Abstract:
The low permeability of the outer membrane of Gram-negative bacteria is a serious obstacle to the development of new antibiotics against them. Conjugation of antibiotic with siderophore based on the \"Trojan horse strategy\" is a promising strategy to overcome the outer membrane obstacle. In this study, series of antibacterial agents were designed and synthesized by conjugating the 3-hydroxypyridin-4(1H)-one based siderophores with cajaninstilbene acid (CSA) derivative 4 which shows good activity against Gram-positive bacteria by targeting their cell membranes but is ineffective against Gram-negative bacteria. Compared to the inactive parent compound 4, the conjugates 45c or 45d exhibits significant improvement in activity against Gram-negative bacteria, including Escherichia coli, Klebsiella pneumoniae and especially P. aeruginosa (minimum inhibitory concentrations, MICs = 7.8-31.25 μM).

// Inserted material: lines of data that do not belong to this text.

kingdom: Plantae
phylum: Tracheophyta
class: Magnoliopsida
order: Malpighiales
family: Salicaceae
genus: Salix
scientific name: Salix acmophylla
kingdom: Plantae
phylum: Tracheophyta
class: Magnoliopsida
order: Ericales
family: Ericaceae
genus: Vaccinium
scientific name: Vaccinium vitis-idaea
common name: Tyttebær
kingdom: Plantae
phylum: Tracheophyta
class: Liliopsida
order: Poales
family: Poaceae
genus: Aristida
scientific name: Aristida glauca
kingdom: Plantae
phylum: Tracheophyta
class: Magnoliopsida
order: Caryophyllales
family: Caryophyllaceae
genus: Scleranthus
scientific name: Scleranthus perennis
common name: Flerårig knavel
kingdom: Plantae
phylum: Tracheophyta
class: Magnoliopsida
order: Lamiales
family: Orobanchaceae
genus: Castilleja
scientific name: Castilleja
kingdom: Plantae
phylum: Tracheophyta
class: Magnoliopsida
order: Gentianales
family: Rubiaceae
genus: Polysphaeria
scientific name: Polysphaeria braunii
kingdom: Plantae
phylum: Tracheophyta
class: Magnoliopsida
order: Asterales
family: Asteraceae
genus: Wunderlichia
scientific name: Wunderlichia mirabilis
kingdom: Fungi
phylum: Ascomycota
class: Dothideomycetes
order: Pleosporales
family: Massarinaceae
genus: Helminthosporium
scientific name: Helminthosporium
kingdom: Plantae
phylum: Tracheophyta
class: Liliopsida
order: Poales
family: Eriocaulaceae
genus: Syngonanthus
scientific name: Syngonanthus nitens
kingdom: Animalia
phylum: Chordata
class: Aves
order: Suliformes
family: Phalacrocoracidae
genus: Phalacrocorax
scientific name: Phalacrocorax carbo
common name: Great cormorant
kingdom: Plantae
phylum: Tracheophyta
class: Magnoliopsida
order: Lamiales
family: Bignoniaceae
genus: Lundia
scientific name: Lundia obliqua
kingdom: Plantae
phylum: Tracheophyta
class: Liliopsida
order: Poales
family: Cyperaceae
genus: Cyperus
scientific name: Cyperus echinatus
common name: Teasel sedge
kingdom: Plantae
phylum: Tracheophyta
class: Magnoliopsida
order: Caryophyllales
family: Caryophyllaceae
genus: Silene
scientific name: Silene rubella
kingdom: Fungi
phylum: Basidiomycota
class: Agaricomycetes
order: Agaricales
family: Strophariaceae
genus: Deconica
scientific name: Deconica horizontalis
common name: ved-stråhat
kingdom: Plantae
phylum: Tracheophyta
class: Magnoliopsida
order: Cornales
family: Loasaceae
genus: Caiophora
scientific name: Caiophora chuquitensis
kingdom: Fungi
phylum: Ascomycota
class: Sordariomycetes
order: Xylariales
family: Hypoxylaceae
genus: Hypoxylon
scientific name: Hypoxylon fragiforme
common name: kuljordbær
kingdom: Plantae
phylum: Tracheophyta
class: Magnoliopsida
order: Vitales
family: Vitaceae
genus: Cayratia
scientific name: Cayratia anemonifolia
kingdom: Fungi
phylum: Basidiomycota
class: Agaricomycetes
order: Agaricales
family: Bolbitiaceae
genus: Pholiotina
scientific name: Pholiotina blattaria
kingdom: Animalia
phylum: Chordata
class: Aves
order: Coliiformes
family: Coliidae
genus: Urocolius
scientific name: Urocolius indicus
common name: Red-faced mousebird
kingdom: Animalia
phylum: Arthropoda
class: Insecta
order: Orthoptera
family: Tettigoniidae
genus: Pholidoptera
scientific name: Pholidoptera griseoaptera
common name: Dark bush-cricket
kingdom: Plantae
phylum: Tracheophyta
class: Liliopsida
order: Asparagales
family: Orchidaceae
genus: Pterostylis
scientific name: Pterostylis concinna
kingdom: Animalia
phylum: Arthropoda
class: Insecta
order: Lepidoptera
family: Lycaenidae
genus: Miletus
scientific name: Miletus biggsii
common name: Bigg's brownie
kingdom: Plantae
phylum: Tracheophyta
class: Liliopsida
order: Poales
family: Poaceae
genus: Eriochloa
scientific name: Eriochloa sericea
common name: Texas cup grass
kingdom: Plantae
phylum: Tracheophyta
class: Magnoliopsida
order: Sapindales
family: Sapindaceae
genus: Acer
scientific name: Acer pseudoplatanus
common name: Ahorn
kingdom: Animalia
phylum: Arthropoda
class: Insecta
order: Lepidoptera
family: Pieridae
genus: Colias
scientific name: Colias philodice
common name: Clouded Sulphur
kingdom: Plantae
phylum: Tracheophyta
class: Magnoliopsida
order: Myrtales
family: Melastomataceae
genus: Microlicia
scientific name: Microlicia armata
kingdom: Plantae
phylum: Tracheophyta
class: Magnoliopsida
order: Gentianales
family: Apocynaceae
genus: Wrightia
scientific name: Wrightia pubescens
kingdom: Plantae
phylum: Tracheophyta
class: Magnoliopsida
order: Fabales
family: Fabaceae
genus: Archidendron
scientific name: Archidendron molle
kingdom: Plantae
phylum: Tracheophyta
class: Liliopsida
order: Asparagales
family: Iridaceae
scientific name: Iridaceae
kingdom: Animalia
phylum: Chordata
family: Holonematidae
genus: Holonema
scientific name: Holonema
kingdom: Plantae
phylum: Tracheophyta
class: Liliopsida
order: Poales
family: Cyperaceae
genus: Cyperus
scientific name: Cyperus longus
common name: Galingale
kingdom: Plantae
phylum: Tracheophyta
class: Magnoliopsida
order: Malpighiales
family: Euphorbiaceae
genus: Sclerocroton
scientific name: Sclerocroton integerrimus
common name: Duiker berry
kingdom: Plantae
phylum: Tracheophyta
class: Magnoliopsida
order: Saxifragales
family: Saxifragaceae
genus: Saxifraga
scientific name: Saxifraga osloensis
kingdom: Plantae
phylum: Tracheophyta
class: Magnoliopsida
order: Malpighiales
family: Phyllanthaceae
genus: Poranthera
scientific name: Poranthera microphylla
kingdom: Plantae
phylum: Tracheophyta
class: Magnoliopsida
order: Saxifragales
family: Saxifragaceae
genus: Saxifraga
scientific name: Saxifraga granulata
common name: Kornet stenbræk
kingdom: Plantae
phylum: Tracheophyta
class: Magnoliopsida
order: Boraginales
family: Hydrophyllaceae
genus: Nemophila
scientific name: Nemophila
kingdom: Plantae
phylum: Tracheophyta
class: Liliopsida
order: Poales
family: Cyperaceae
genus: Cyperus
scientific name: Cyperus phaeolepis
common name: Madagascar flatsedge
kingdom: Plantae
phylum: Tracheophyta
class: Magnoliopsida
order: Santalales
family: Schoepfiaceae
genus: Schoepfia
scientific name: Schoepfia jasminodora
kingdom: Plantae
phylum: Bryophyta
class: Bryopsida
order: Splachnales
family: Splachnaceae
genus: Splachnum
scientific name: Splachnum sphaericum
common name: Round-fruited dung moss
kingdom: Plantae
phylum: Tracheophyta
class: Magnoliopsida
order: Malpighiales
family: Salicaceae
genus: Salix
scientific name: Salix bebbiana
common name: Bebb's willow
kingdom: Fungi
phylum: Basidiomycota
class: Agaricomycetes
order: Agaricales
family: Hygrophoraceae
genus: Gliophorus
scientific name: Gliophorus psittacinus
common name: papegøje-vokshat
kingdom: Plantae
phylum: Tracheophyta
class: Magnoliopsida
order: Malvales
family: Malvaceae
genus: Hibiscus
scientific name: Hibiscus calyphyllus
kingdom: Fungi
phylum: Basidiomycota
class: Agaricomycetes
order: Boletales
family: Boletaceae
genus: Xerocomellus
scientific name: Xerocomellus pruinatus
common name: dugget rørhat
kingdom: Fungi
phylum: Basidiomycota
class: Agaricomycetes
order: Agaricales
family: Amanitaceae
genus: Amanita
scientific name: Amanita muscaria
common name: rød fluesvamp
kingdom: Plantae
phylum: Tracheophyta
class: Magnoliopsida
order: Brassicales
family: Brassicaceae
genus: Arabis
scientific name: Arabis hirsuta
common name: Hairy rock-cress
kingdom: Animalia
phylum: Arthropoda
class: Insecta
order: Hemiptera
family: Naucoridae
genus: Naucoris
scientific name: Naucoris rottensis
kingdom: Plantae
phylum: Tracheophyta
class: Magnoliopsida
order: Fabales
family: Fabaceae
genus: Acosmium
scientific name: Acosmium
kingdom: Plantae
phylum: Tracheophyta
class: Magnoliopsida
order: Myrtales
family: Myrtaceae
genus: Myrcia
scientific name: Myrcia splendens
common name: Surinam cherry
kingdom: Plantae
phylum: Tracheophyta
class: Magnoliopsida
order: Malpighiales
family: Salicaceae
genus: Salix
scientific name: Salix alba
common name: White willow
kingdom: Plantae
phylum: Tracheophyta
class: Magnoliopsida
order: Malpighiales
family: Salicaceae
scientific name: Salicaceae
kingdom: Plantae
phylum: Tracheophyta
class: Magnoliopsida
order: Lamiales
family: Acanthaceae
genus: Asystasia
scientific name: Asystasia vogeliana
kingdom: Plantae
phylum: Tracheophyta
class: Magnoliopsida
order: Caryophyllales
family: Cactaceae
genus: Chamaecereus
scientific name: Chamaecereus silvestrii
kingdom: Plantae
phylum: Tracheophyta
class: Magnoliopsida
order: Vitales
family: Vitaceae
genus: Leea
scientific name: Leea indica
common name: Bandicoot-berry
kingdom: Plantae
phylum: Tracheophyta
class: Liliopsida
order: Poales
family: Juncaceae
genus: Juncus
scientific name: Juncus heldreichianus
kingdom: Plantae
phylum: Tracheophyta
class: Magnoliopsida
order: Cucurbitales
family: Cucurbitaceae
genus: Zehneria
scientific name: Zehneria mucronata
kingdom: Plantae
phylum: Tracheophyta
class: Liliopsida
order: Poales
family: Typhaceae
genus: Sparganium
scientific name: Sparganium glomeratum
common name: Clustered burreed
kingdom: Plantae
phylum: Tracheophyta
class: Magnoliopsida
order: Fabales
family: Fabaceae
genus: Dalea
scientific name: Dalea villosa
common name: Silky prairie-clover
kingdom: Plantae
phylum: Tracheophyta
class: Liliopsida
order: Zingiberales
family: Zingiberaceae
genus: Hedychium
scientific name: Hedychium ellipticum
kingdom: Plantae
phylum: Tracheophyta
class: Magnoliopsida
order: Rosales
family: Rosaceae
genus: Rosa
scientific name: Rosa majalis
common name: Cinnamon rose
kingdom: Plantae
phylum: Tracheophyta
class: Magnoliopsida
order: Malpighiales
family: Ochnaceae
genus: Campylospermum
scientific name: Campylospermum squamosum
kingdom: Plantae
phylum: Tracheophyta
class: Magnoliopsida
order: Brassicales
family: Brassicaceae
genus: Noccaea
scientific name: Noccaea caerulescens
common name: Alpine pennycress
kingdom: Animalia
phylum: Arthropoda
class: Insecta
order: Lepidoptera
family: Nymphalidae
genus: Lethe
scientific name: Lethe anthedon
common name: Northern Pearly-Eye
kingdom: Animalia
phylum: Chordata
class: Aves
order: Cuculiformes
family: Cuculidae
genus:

The antibacterial activity of the conjugates is attributed to the CSA derivative moiety, and the action mechanism is by disruption of bacterial cell membranes. Further studies on the uptake mechanisms showed that the bacterial siderophore-dependent iron transport system was involved in the uptake of the conjugates. In addition, the conjugates 45c and 45d showed a lower cytotoxic effects in vivo and in vitro and a positive therapeutic effect in the treatment of C. elegans infected by P. aeruginosa. Overall, our work describes a new class and a promising 3-hydroxypyridin-4(1H)-one-CSA derivative conjugates for further development as antibacterial agents against Gram-negative bacteria.
摘要:
革兰氏阴性菌外膜的低渗透性是开发针对它们的新抗生素的严重障碍。基于“特洛伊木马策略”将抗生素与铁载体缀合是克服外膜障碍的有前途的策略。在这项研究中,通过将基于3-羟基吡啶-4(1H)-酮的铁载体与卡扬替丁苯酸(CSA)衍生物4偶联来设计和合成一系列抗菌剂,该衍生物通过靶向其细胞膜而对革兰氏阳性细菌表现出良好的活性,但对革兰氏阴性细菌无效。与无活性的母体化合物4相比,缀合物45c或45d表现出针对革兰氏阴性细菌的活性的显着改善,包括大肠杆菌,肺炎克雷伯菌,尤其是铜绿假单胞菌(最低抑制浓度,MIC=7.8-31.25μM)。缀合物的抗菌活性归因于CSA衍生物部分,作用机制是通过破坏细菌细胞膜。对摄取机制的进一步研究表明,细菌铁载体依赖性铁转运系统参与了缀合物的摄取。此外,缀合物45c和45d在体内和体外显示出较低的细胞毒性效应,并且在治疗被铜绿假单胞菌感染的秀丽隐杆线虫方面具有积极的治疗作用。总的来说,我们的工作描述了一类新的和有前途的3-羟基吡啶-4(1H)-酮-CSA衍生物缀合物,用于进一步开发作为抗革兰氏阴性菌的抗菌剂。